__Aim of the task__
Nothing but the lines from the one containing "584 1179 12.77" through the last line of the entries should appear in the output, each verbatim.

[Recorded data]
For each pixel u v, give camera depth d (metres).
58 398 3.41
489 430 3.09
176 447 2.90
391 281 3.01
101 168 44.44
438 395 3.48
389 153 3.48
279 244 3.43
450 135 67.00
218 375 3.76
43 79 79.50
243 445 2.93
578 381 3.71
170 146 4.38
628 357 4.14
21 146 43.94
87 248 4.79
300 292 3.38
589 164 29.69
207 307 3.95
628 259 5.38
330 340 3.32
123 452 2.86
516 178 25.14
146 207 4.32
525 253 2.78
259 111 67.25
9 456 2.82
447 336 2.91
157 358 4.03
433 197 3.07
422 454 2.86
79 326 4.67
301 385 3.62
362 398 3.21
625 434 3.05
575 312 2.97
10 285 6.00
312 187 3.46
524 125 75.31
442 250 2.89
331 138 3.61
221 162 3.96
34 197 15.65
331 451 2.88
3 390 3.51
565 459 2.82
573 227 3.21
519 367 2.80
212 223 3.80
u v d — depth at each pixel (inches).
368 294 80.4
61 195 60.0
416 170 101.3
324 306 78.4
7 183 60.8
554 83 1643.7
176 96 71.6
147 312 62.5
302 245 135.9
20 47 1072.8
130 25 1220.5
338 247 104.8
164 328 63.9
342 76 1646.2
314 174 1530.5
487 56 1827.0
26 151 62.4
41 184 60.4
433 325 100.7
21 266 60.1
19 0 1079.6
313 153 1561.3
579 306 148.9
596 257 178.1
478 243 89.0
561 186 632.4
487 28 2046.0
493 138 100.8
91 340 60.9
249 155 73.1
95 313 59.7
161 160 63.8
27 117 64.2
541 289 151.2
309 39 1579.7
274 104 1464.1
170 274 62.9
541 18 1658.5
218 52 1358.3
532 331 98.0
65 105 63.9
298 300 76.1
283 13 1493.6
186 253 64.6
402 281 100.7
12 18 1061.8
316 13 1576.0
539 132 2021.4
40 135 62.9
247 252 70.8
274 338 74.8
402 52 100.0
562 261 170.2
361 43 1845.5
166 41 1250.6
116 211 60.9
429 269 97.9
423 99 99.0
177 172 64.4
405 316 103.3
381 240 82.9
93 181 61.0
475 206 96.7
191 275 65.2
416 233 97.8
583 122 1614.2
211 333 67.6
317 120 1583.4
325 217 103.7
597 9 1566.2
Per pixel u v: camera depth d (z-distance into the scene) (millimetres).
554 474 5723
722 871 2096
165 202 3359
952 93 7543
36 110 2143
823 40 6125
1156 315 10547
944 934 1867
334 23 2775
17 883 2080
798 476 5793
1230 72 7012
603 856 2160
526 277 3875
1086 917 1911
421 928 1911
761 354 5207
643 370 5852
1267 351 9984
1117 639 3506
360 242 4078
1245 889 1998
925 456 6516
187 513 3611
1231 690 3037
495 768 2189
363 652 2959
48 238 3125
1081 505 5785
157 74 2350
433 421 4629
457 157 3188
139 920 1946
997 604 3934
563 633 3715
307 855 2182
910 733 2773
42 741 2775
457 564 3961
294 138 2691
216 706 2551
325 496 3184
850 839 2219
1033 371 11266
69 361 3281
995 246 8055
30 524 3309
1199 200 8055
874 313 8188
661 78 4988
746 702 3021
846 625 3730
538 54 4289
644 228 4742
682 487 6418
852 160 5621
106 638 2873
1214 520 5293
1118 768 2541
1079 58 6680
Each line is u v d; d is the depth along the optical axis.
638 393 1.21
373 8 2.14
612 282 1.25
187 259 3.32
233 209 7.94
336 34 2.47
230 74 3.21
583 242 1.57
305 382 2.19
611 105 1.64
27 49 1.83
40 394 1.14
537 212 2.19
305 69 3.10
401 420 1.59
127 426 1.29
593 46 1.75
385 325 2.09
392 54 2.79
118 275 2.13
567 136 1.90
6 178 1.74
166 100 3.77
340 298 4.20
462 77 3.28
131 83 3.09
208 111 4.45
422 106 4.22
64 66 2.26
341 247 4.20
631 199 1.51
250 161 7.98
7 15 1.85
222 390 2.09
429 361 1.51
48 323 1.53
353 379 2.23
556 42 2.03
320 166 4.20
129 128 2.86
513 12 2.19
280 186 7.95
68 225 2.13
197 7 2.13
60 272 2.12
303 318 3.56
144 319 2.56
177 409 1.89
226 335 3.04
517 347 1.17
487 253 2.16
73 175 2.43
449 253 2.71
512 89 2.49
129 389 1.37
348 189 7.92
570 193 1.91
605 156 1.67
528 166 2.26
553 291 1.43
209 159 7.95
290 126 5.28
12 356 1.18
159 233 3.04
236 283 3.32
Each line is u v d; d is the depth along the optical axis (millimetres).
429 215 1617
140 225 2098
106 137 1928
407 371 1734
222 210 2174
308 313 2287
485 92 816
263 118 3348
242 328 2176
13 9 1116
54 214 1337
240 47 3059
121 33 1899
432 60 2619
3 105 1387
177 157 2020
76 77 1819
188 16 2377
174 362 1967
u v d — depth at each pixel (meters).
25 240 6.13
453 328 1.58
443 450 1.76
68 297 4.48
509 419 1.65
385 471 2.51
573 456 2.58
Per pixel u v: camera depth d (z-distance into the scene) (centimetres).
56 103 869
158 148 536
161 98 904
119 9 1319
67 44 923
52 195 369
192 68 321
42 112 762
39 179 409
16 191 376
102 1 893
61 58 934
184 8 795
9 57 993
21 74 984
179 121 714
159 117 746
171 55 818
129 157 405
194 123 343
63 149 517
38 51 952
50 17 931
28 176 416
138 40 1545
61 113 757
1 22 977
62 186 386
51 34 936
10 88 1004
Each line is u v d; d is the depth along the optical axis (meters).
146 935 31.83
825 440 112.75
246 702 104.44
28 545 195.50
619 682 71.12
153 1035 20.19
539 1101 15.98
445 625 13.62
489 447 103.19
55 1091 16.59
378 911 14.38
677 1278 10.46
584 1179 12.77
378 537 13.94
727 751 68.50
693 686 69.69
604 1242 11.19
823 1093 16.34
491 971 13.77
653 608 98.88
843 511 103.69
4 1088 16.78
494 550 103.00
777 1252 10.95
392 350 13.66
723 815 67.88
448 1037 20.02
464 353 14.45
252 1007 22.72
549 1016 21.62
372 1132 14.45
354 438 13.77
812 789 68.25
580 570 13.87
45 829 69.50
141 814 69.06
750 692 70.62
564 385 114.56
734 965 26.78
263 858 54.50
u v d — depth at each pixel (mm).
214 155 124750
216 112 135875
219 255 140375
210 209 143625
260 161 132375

__Answer to this task__
584 1179 12.77
378 537 13.94
727 751 68.50
693 686 69.69
604 1242 11.19
823 1093 16.34
491 971 13.77
653 608 98.88
843 511 103.69
4 1088 16.78
494 550 103.00
777 1252 10.95
392 350 13.66
723 815 67.88
448 1037 20.02
464 353 14.45
252 1007 22.72
549 1016 21.62
372 1132 14.45
354 438 13.77
812 789 68.25
580 570 13.87
45 829 69.50
141 814 69.06
750 692 70.62
564 385 114.56
734 965 26.78
263 858 54.50
u v d — depth at each pixel (mm).
214 155 124750
216 112 135875
219 255 140375
210 209 143625
260 161 132375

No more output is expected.